* Task instructions
Count the lines in the records below that contain the string "family", treating uppercase and lowercase as different, and reply with only the number.

* Input
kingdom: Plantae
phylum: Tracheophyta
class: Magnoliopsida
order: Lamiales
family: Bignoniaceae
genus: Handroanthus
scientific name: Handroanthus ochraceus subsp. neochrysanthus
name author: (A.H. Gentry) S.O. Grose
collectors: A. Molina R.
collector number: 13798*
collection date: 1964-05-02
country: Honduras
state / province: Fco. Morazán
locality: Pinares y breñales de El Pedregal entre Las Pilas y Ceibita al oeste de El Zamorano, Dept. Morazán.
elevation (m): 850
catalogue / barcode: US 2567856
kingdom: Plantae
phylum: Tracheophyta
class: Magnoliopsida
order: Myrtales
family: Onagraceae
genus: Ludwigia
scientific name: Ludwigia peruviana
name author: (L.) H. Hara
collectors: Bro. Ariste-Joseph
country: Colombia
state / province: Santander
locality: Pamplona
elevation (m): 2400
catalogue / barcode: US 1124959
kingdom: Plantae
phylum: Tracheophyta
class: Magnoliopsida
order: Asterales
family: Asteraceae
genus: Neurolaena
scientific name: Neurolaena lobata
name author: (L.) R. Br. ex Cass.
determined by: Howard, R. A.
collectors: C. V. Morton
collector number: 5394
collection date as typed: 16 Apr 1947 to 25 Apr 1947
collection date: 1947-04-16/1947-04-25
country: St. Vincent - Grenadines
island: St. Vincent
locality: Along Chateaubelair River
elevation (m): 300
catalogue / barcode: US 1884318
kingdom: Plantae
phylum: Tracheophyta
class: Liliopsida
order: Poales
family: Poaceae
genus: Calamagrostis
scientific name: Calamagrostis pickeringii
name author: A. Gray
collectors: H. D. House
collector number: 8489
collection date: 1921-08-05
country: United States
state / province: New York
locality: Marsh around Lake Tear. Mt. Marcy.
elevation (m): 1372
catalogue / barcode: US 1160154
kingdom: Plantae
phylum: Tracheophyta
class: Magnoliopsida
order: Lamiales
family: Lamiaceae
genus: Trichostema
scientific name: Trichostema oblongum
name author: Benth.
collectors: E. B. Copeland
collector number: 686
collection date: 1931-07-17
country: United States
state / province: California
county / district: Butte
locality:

* Completed exercise
5